WORK REQUEST.
Where the listing shows an image, skip it and output all other material unchanged.

--- START ---

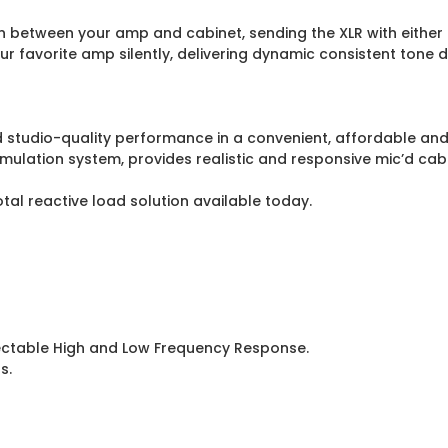
n between your amp and cabinet, sending the XLR with either 
 favorite amp silently, delivering dynamic consistent tone di
d studio-quality performance in a convenient, affordable and
lation system, provides realistic and responsive mic’d cabin
tal reactive load solution available today.
lectable High and Low Frequency Response.
s.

--- END ---

EXERCISE SOLUTION.
n between your amp and cabinet, sending the XLR with either 
 favorite amp silently, delivering dynamic consistent tone di
d studio-quality performance in a convenient, affordable and
lation system, provides realistic and responsive mic’d cabin
tal reactive load solution available today.
lectable High and Low Frequency Response.
s.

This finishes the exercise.